It's a bit like eating well and working out. We all know we should do it, but most people don't actually eat well and work out. Then, when you see somebody who does it and looks great, you ask them, "What's your secret?". But it's not a secret, it's just that most people don't do it, because it's hard :)
One story: When I was at FB, I happen to know that a team of size S conducted X experiments in 6 months (I can't disclose the number). As it happens, I have worked in similar size teams in other companies, and there the number was ~X/20, and sometimes 0. It don't matter how good your software architecture is, if you're trying out just 1 thing instead of 20 things... I call this velocity.
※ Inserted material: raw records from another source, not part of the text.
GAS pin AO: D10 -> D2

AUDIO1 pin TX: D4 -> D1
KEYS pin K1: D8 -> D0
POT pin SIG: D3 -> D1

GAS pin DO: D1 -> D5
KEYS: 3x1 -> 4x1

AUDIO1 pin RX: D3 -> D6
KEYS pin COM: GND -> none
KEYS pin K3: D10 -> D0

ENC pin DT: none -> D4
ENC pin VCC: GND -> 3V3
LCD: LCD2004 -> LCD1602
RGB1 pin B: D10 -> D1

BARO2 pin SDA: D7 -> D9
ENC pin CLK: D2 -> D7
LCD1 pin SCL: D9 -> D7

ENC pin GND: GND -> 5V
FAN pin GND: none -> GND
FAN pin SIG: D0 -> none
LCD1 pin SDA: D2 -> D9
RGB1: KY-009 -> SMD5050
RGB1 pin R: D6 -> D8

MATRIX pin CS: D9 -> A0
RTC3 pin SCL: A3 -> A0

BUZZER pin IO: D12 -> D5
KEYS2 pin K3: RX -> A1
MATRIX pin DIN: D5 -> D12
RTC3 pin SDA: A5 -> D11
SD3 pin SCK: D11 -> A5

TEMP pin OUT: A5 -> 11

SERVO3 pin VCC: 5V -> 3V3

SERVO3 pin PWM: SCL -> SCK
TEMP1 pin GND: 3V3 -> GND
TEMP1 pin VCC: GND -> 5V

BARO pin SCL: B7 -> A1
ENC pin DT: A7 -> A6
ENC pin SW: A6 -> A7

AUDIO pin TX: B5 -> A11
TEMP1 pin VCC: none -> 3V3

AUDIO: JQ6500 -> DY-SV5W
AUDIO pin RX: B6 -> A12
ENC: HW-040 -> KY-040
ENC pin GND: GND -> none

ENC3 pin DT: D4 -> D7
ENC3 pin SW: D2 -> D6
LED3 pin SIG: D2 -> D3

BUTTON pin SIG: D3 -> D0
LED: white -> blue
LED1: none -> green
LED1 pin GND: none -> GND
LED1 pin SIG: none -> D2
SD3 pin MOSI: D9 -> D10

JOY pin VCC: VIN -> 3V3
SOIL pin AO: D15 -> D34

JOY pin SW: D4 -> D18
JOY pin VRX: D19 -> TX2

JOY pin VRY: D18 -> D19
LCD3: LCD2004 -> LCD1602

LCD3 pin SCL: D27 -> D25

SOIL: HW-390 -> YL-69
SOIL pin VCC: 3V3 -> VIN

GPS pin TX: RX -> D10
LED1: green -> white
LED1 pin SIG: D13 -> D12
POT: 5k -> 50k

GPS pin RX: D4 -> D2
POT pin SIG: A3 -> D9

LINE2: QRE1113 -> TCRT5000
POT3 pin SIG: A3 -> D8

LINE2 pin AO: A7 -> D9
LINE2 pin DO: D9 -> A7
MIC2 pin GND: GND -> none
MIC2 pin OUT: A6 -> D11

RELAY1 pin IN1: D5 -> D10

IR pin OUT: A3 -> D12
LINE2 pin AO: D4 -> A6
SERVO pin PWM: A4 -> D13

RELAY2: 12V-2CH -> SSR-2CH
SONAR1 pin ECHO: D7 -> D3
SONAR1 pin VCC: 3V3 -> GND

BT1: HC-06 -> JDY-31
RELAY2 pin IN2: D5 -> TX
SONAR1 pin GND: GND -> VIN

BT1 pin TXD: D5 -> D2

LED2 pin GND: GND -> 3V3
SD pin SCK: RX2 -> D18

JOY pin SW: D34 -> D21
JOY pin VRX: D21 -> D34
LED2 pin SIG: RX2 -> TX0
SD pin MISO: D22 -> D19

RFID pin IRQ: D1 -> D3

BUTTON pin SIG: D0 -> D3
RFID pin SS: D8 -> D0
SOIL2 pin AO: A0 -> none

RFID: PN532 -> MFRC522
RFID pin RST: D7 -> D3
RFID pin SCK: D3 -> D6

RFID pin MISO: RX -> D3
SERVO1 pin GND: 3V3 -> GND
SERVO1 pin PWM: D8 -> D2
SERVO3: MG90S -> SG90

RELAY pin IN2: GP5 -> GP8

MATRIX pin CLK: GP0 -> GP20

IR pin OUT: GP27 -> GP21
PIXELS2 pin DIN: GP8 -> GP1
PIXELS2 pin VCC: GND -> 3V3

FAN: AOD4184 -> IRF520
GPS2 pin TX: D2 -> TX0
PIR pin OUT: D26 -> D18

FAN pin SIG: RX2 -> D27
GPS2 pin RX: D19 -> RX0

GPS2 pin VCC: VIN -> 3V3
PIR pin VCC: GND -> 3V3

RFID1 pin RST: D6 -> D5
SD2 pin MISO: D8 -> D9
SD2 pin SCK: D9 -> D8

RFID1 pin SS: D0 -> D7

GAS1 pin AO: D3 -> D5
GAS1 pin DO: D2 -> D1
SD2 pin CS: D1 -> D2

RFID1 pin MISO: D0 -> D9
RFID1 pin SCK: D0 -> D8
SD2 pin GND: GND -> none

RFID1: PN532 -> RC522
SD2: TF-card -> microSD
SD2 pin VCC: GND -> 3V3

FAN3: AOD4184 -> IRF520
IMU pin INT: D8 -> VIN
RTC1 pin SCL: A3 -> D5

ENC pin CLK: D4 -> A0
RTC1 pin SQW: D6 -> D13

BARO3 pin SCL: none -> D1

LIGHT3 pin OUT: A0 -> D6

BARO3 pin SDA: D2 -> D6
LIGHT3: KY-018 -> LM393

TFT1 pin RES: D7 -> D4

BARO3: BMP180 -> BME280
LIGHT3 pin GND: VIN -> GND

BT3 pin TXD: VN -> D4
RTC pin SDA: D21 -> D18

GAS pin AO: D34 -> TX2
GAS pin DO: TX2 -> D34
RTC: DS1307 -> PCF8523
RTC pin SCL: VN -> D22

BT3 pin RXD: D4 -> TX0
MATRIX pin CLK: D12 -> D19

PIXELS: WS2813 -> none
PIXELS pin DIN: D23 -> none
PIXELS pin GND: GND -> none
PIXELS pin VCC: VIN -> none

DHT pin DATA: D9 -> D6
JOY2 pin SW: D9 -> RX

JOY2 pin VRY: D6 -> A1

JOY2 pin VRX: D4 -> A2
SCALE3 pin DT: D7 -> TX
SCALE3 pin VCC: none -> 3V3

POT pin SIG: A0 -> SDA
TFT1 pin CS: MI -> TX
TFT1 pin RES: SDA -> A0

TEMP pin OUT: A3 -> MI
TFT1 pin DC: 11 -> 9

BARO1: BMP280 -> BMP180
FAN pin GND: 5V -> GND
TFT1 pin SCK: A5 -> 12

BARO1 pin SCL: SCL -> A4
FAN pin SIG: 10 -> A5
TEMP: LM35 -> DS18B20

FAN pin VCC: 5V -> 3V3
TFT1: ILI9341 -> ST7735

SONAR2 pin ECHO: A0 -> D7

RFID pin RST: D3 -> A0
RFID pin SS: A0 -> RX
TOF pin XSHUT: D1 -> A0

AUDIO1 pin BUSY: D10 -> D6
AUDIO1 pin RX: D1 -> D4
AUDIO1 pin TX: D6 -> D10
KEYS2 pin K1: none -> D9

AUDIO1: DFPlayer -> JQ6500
Another good story: many semi-successful companies end up in a place where there is an initial product/software which gets them a lot of growth, and then ~5 years into the startup, the bigger, more mature, bigger team decided that the old legacy code is holding them back, and they're going to REWRITE IT. Maybe in some fancy new language, or a fancy new architecture like micro-services. The estimate is 6-9 months to get to first light. But it will probably end up taking 3-5 years, because the legacy had a lot of fine-tuning in it, and it turns out many of the problems are hard to fix, moving the production to a new thing is REALLY HARD, and all those fancy new technologies are actually far from perfect, plus the current team doesn't have a lot of experience with it. Compare to this what Facebook did with its PHP codebase: at some point it became a bottleneck (the crappy language and the runtime speed), but there was a never a from-the-ground-rewrite. Instead they ended up writing several iterations of better runtimes, and since they were changing the runtime anyway, they "fixed up" the language (while keeping it mostly backward compatible). The new language is called Hack and the new runtime is called HHVM. The cool thing is, in all this time, there wasn't a rewrite, so they were able to keep shipping new features on Facebook, run A/B tests, iterate on the product. Compare this to one of the companies I worked at, where they did a rewrite , and now customers have to chose between the old and a new thing, it's not transparent, because <software issues>. There's a book about Hack/HHVM, one of the Facebook guys wrote it, iirc the first chapter is about this whole story. See this blog post for links: http://bytepawn.com/hack-hhvm-second-system-effect.html
In general, the principles I've seen to work really well:
- write good code, but don't do big rewrites
- cont. delivery: always be shipping to master and production in small increments (don't have big git branches that aren't in production, at the end it will be scary to merge it and put it into production)
- cont. integration: have tests and run them on every commit (you probably need some testing nazis to enforce this...)
- if you (your team) can't write a good monolith, you (your team) also can't write a good MSA
- invest heavily in linting and other automated ways to catch and conform code when it is committed
- programming language doesn't matter that much, just pick one for each domain (eg. web, mobile, etc), and stop thinking about it, and don't let people waste their time on arguing over it too much; instead invest heavily in tooling that supports all the other aspects (like code reviews, perf, experimentation, etc)
- 1 other person should review and okay the code before it goes into production
- aggressivley remove obstacles from shipping stuff to production
- make it easy to run experiments, and run a lot of experiments
- don't hire people who just want to write code, or think their job stops there
Exactly! FB has the most productivity per developer of any company I've seen, and this efficiency is a direct result of management systematically lowering barriers to writing code and investing in developer productivity tools. Other companies have elaborate rules and procedure and committees and style guides built around stopping code. Facebook encourages writing code.
(And before you say: no, the codebase doesn't take a quality hit. Turns out that this ceremony around writing code is just unnecessary, contrary to population opinion.)
Which part of the codebase? Facebook's back-end systems do a very impressive job given the scale involved. On the other hand, its front-end systems appear to be mediocre in most important respects. A business without Facebook's advantages that wrote a UI as slow and buggy as Facebook's main or advertiser UIs often are could be in serious trouble.
But I would say software architecture matters more for infrastructure like storage systems, operating systems, and programming languages than it does for products. I think a lot of the literature on software architecture is about those domains.
Those things are harder to do iteratively. And language choice matters more in those domains.
Programming is a huge field now, and a lot of choices are domain-specific. Including how much you should care about architecture and programming languages.